You needed help, and you gave your daughter an opportunity to help out Mommy - that's a good lesson!  It doesn't sound like a "regular" thing and I don't think it's anything to feel bad about

susannah2000
by Bronze Member on Aug. 19, 2013 at 2:34 AM
1 mom liked this

Thre is no reason in the world that kids can't be expected to help in whatever way they can help. They aren't supposed to just be entitled little royals being waited on, but active members of the family, helping each other. It seems very odd that you actually feel guilty merely for asking your 6 year old to walk her brothers into the house one time.  You do know that achievement brings empowerment and good self esteem? Why would it hurt your daughter even if that WAS her job "all the time?" I see too many kids who don't feel that they have to lift a finger at home or for anyone else,  and too many parents who feel that way.  I also know what kids are capable of, from very young ages.

artandlearning
by on Aug. 19, 2013 at 2:48 AM

Don't be so harsh on yourself. I don't see you having done anything wrong. Getting kids to help instills a sense of responsibility in them. How we come across to our kids is what's important. There's nothing wrong in having asked your DD to get her brothers from the car, especially because her mamma was unwell. I am sure she must have felt like a big girl her mamma can depend on, and felt good about it.

3_girls_86
by Silver Member on Aug. 19, 2013 at 2:51 AM
1 mom liked this
I have my 7 year old unbuckle her 3 year old sister every time we go somewhere.
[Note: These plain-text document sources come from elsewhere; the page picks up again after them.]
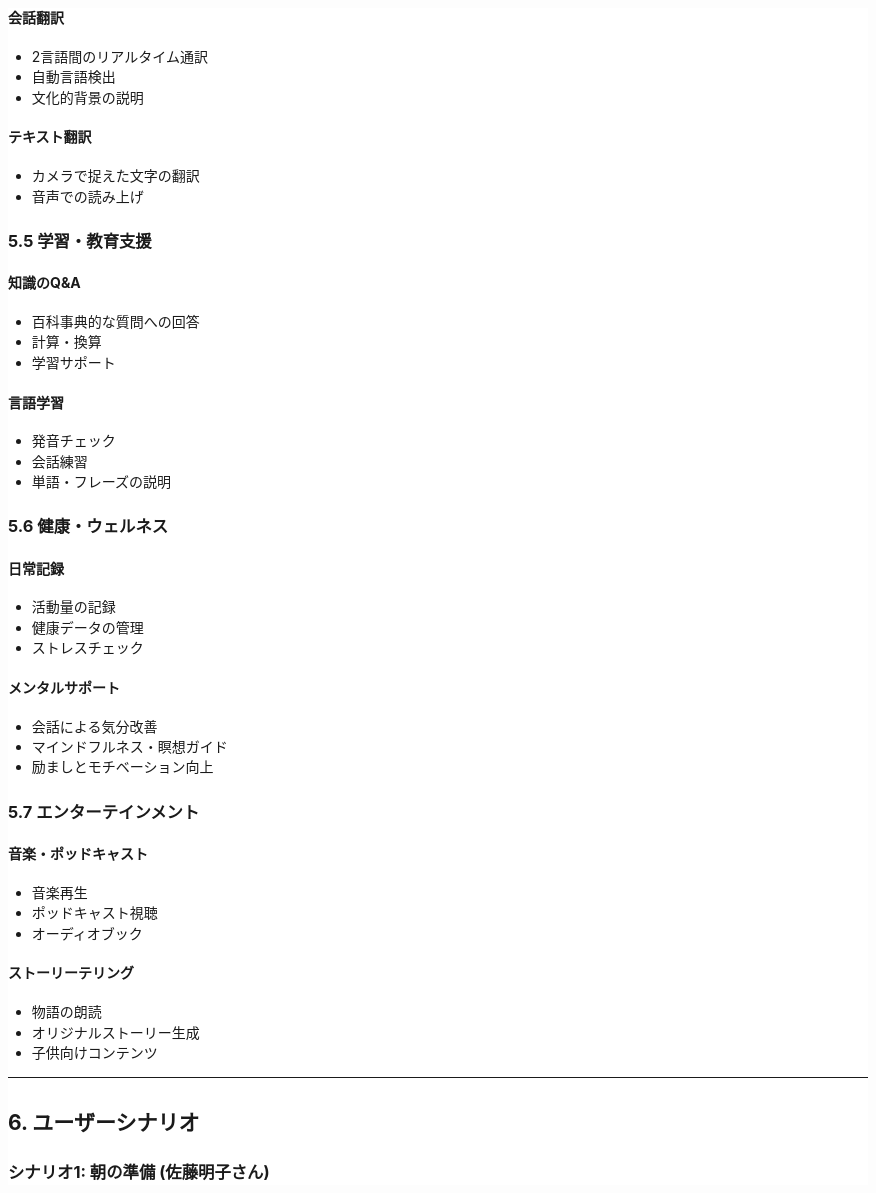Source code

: #### 会話翻訳
- 2言語間のリアルタイム通訳
- 自動言語検出
- 文化的背景の説明

#### テキスト翻訳
- カメラで捉えた文字の翻訳
- 音声での読み上げ

### 5.5 学習・教育支援

#### 知識のQ&A
- 百科事典的な質問への回答
- 計算・換算
- 学習サポート

#### 言語学習
- 発音チェック
- 会話練習
- 単語・フレーズの説明

### 5.6 健康・ウェルネス

#### 日常記録
- 活動量の記録
- 健康データの管理
- ストレスチェック

#### メンタルサポート
- 会話による気分改善
- マインドフルネス・瞑想ガイド
- 励ましとモチベーション向上

### 5.7 エンターテインメント

#### 音楽・ポッドキャスト
- 音楽再生
- ポッドキャスト視聴
- オーディオブック

#### ストーリーテリング
- 物語の朗読
- オリジナルストーリー生成
- 子供向けコンテンツ

---

## 6. ユーザーシナリオ

### シナリオ1: 朝の準備 (佐藤明子さん)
I don't think it's bad that you had your order one help the younger one. .
ShannonC94
by on Aug. 19, 2013 at 2:57 AM

It teaches the older one a little responsibility....a good lesson, but not something I would rely on hugs

MrsAmandaC3
by on Aug. 19, 2013 at 3:39 AM

I don't think your a bad mom at all or did anything wrong. Kids love to help out mom,and knowing they are their for you and siblings it makes it even easier. ( I always helped my mom out in everyway she needed me.the most when it came to my sister) Times like that is how your family grows closer.its what's going to keep your family together and strong. Being there for one another is what family is all about. If we can't be there in times of need how could you enjoy the loving caring times together.i hope this helps and feel better!